● Brief: Write out the lines from the one containing "What position from the right is 2023-01-01?" through the end of the records, both included, leaving the pictures out of your answer.

- Opening Delimiter -

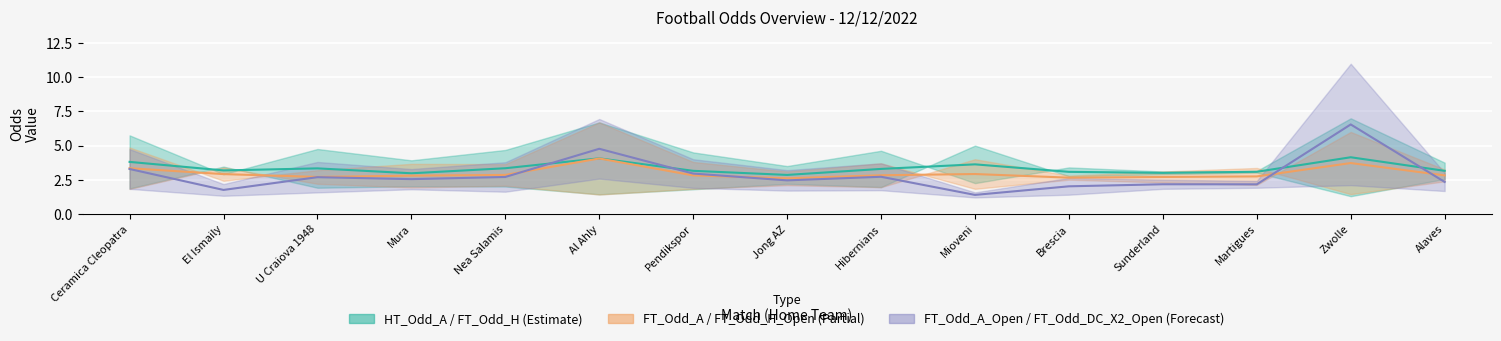

The value of FT_Odd_H_Open at Pendikspor is 2.8. True or false?

True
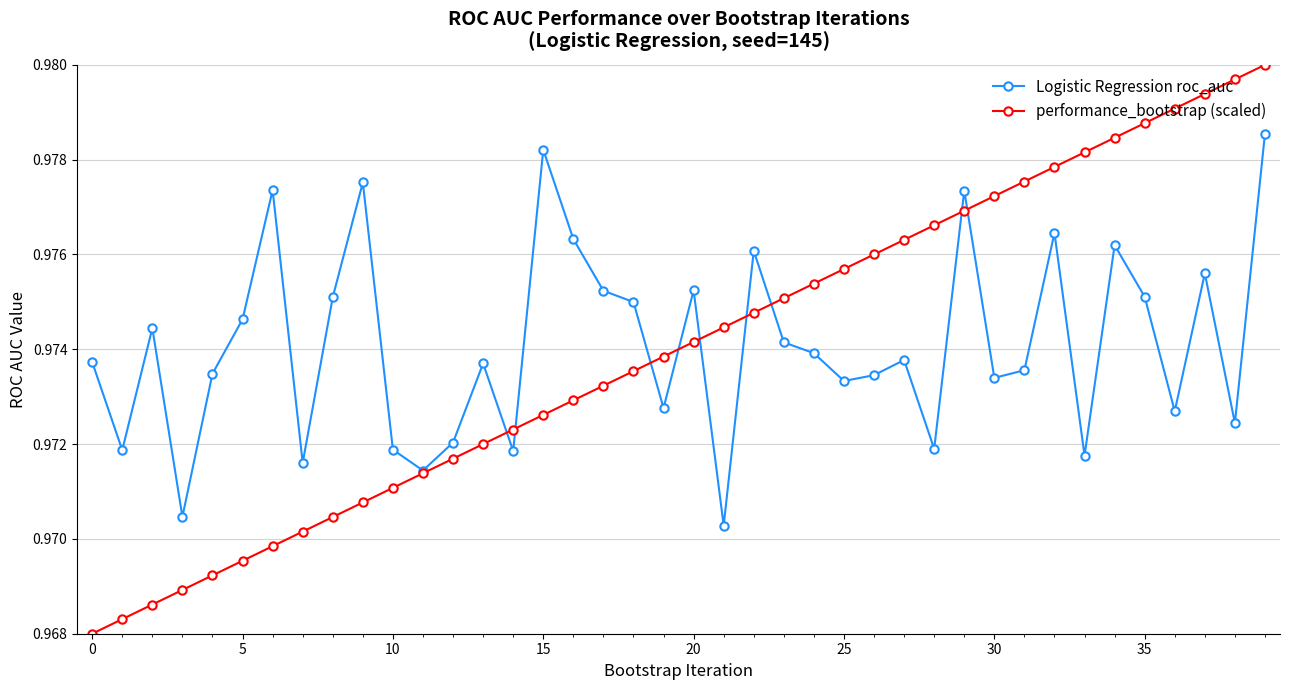

Rank the series by their maximum value, from highest to lowest.

performance_bootstrap (scaled), Logistic Regression roc_auc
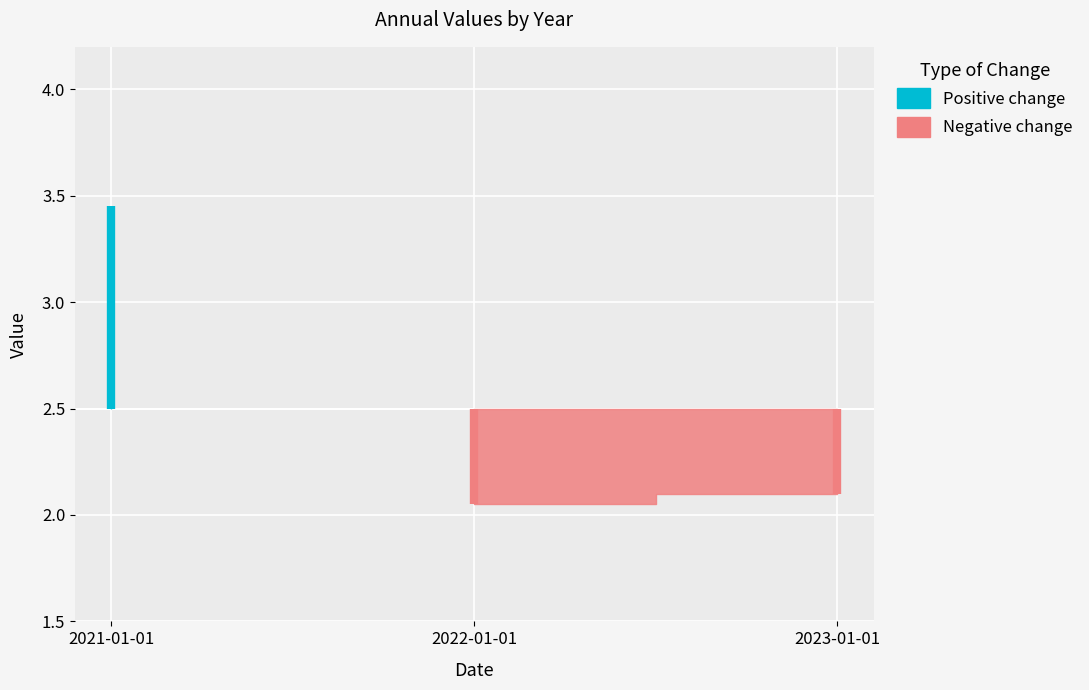

What position from the right is 2023-01-01?

1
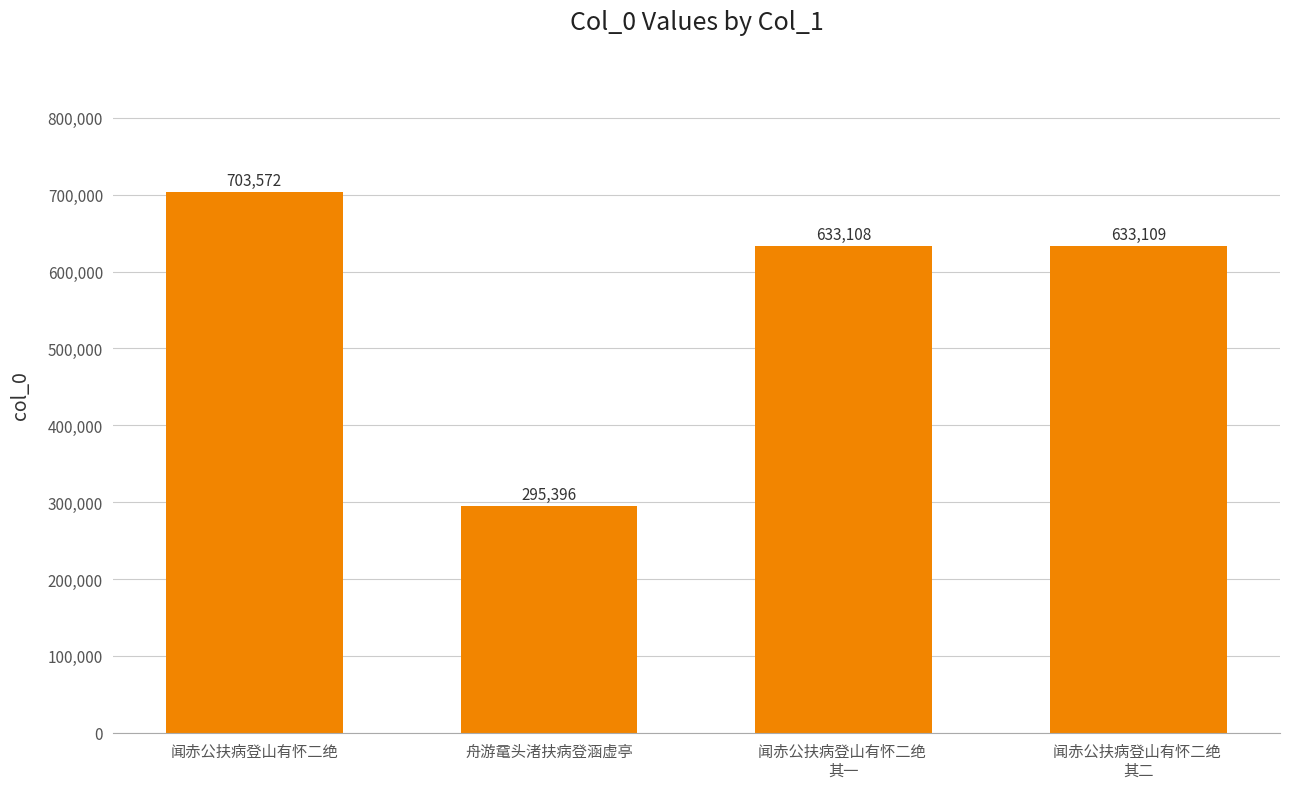

The value at 闻赤公扶病登山有怀二绝 
其一 is 633108. True or false?

True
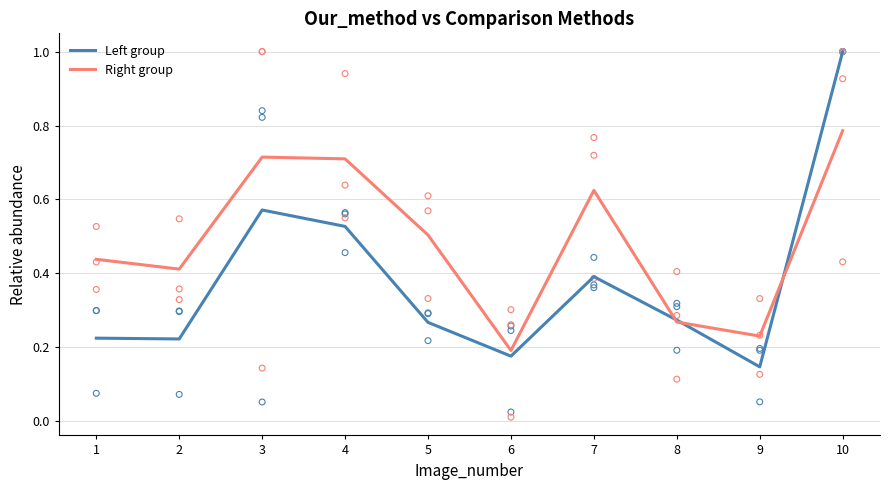

Which series has the largest total across all categories?

Right group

- Closing Delimiter -

● Answer space:
What position from the right is 2023-01-01?

1

The value at 闻赤公扶病登山有怀二绝 
其一 is 633108. True or false?

True

Which series has the largest total across all categories?

Right group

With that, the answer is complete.